Pretest Patient Care

  1. Explain purpose of test, procedure for stool collection, and interfering factors using a culturally competent and culturally sensitive approach. Because the specimen cannot be obtained on demand, it is important to provide detailed instructions before the test so that the specimen is collected when the opportunity presents itself. Provide written instructions if necessary.

  2. Provide proper containers and other collection supplies. Instruct the patient to defecate in a large-mouthed plastic container, bag, or clean bedpan. Provide for and respect the patient’s privacy.

  3. Instruct the patient not to urinate into the collecting container or bedpan.

  4. Do not place toilet paper in the container or bedpan because it interferes with testing.

  5. If the patient has diarrhea, a large plastic bag attached by adhesive tape to the toilet seat may be helpful in the collection process. After defecation, the bag can be placed into a container.

  6. Specimens for most tests can be produced by a warm saline enema or Fleet Phospho-Soda enema.

  7. Tests for both ova and parasites and cultures for enteric pathogens may be ordered together. In this case, the specimen should be divided into two samples, with one portion refrigerated for culture testing and one portion kept at room temperature for ova and parasite testing. Commercial collection kits that require the stool to be divided and placed into separate vials for better recovery of ova and parasites and enteric pathogens are available. (See Chapter 7, Microbiologic Studies.)

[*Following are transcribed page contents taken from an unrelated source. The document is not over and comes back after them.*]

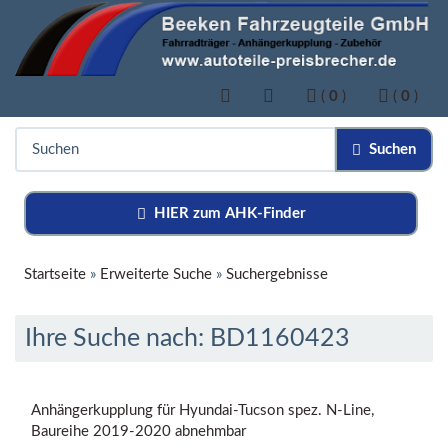
(
0
)
(
0
)
Suchen
HIER zum AHK-Finder
Startseite
»
Erweiterte Suche
»
Suchergebnisse
Ihre Suche nach: BD1160423
Anhängerkupplung für Hyundai-Tucson spez. N-Line,
Baureihe 2019-2020 abnehmbar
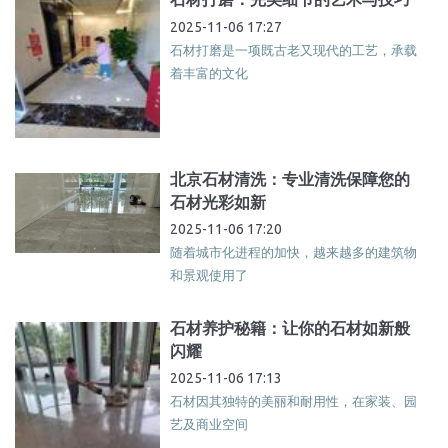
2025-11-06 17:27
石材打磨是一项既古老又现代的工艺，承载
着丰富的文化
北京石材清洗：专业清洗保障您的
石材光彩如新
2025-11-06 17:20
随着城市化进程的加快，越来越多的建筑物
和景观使用了
石材养护秘籍：让你的石材如新般
闪耀
2025-11-06 17:13
石材因其独特的美丽和耐用性，在家装、园
艺及商业空间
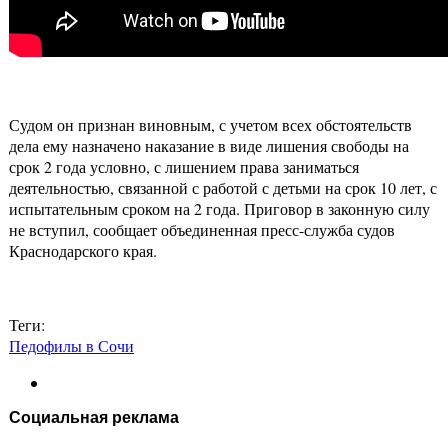
Судом он признан виновным, с учетом всех обстоятельств
дела ему назначено наказание в виде лишения свободы на
срок 2 года условно, с лишением права заниматься
деятельностью, связанной с работой с детьми на срок 10 лет, с
испытательным сроком на 2 года. Приговор в законную силу
не вступил, сообщает объединенная пресс-служба судов
Краснодарского края.
Теги:
Педофилы в Сочи
Социальная реклама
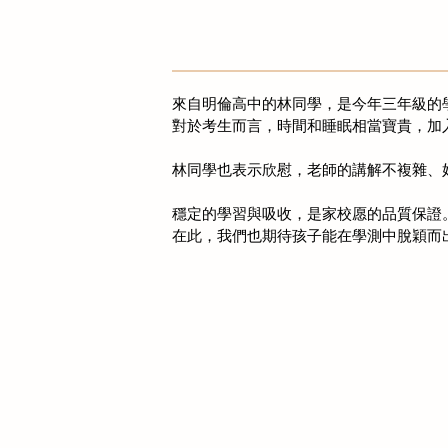
來自明倫高中的林同學，是今年三年級的
對於考生而言，時間和睡眠相當寶貴，加
林同學也表示欣慰，老師的講解不複雜、
穩定的學習與吸收，是家校愿的品質保證
在此，我們也期待孩子能在學測中脫穎而出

  8. Follow guidelines in Chapter 1 for safe, effective, informed pretest care.

Posttest Patient Care

  1. Provide patient privacy and the opportunity to cleanse perineal area and hands. Assist as necessary.

  2. Review test results; report and record findings. Modify the nursing care plan as needed.

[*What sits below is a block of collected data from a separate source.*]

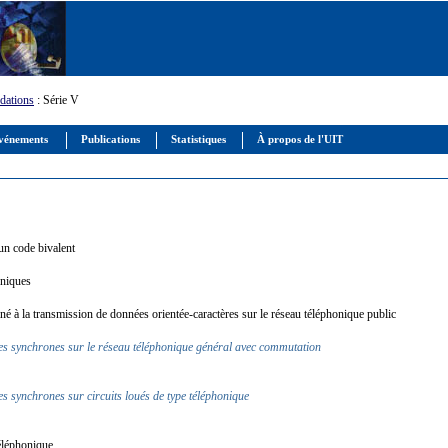
ations
: Série V
vénements
Publications
Statistiques
À propos de l'UIT
d'un code bivalent
honiques
iné à la transmission de données orientée-caractères sur le réseau téléphonique public
ées synchrones sur le réseau téléphonique général avec commutation
s synchrones sur circuits loués de type téléphonique
 téléphonique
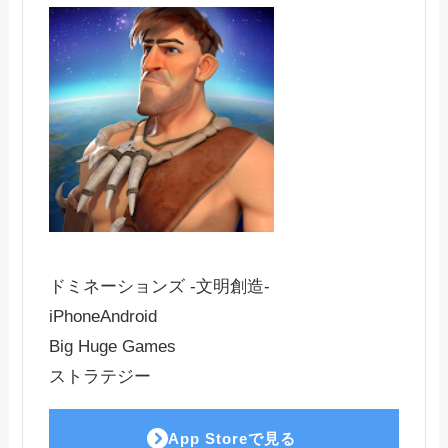
ドミネーションズ -文明創造-
iPhone
Android
Big Huge Games
ストラテジー
App Storeで見る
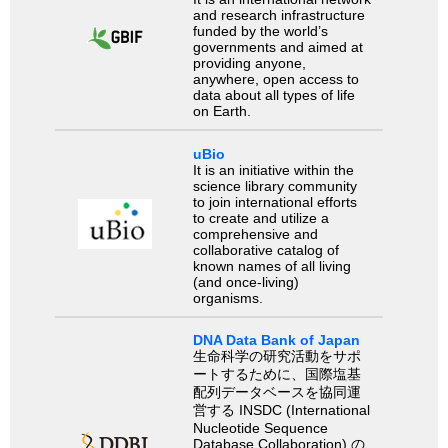
and research infrastructure
funded by the world’s
governments and aimed at
providing anyone,
anywhere, open access to
data about all types of life
on Earth.
uBio
It is an initiative within the
science library community
to join international efforts
to create and utilize a
comprehensive and
collaborative catalog of
known names of all living
(and once-living)
organisms.
DNA Data Bank of Japan
生命科学の研究活動をサポ
ートするために、国際塩基
配列データベースを協同運
営する INSDC (International
Nucleotide Sequence
Database Collaboration) の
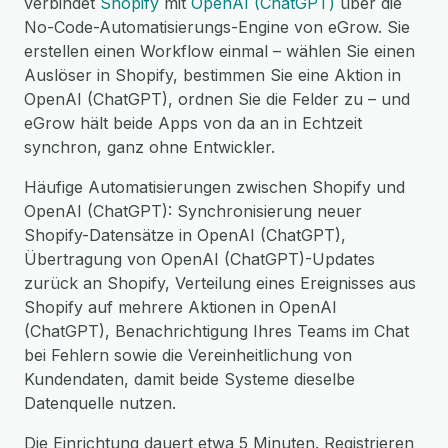
verbindet
Shopify
mit
OpenAI (ChatGPT)
über die
No-Code-Automatisierungs-Engine von eGrow. Sie
erstellen einen Workflow einmal – wählen Sie einen
Auslöser in Shopify, bestimmen Sie eine Aktion in
OpenAI (ChatGPT), ordnen Sie die Felder zu – und
eGrow hält beide Apps von da an in Echtzeit
synchron, ganz ohne Entwickler.
Häufige Automatisierungen zwischen Shopify und
OpenAI (ChatGPT): Synchronisierung neuer
Shopify-Datensätze in OpenAI (ChatGPT),
Übertragung von OpenAI (ChatGPT)-Updates
zurück an Shopify, Verteilung eines Ereignisses aus
Shopify auf mehrere Aktionen in OpenAI
(ChatGPT), Benachrichtigung Ihres Teams im Chat
bei Fehlern sowie die Vereinheitlichung von
Kundendaten, damit beide Systeme dieselbe
Datenquelle nutzen.
Die Einrichtung dauert etwa 5 Minuten. Registrieren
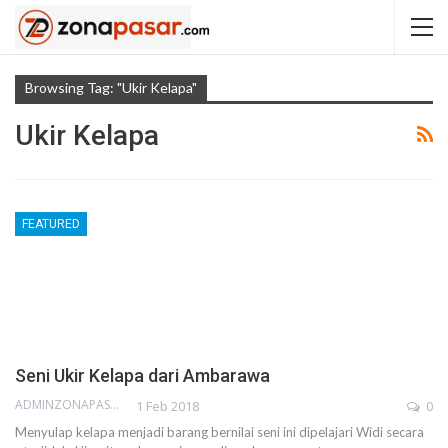
Browsing Tag: "ukir Kelapa"
Ukir Kelapa
FEATURED
Seni Ukir Kelapa dari Ambarawa
ADMINZONAPASAR
1 Feb 2018
0
Menyulap kelapa menjadi barang bernilai seni ini dipelajari Widi secara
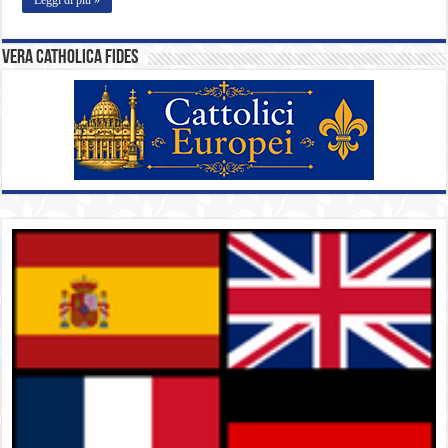
Vera catholica fides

  3. Follow guidelines in Chapter 1 for safe, effective, informed posttest care.

Clinical Alert

  1. Any stool collected may harbor highly infective pathogens. Observe standard precautions and proper handling techniques at all times.

  2. Instruct patients in proper handwashing techniques after each use of the bathroom.

Interfering Factors

  1. Stool specimens from patients receiving tetracyclines, antidiarrheal medications, barium, bismuth, oil, iron, or magnesium may not yield accurate results.

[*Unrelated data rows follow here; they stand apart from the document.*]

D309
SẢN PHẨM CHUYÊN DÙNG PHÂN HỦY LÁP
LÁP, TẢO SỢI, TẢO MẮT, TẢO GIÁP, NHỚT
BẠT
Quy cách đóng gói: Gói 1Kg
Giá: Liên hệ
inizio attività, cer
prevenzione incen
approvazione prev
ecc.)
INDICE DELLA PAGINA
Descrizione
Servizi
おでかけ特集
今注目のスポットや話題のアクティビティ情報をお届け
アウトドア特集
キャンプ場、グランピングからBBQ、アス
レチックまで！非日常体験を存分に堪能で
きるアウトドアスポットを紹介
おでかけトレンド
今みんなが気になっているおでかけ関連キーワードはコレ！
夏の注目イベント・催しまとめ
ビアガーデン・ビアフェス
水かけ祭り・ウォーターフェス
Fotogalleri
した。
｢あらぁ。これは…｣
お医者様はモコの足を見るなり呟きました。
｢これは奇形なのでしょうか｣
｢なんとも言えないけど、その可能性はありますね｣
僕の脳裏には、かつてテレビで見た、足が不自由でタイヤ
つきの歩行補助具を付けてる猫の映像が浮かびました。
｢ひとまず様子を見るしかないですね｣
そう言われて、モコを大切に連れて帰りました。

  2. Bismuth found in paper towels and toilet tissue interferes with accurate results.

  3. Do not collect or retrieve stool from the toilet bowl or use a specimen that has been contaminated with urine, water, or toilet bowl cleaner. A clean, dry bedpan may be the best receptacle for defecation.

  4. Inaccurate test results may result if the sample is not representative of the entire stool evacuation.

  5. Lifestyle, personal habits, travel, home and work environments, and bathroom accessibility are some of the factors that may interfere with proper sample procurement.

  6. Prompt transport of the specimen is necessary for accurate results. Trophozoites (protozoa in the early growth stage) in liquid stool disintegrate rapidly after defecation; therefore, the specimen needs to be examined 30 minutes from start of collection of specimen, not 30 minutes from end of collection. Semiformed stool should be examined within 60 minutes after defecation. No trophozoites are seen in formed stool.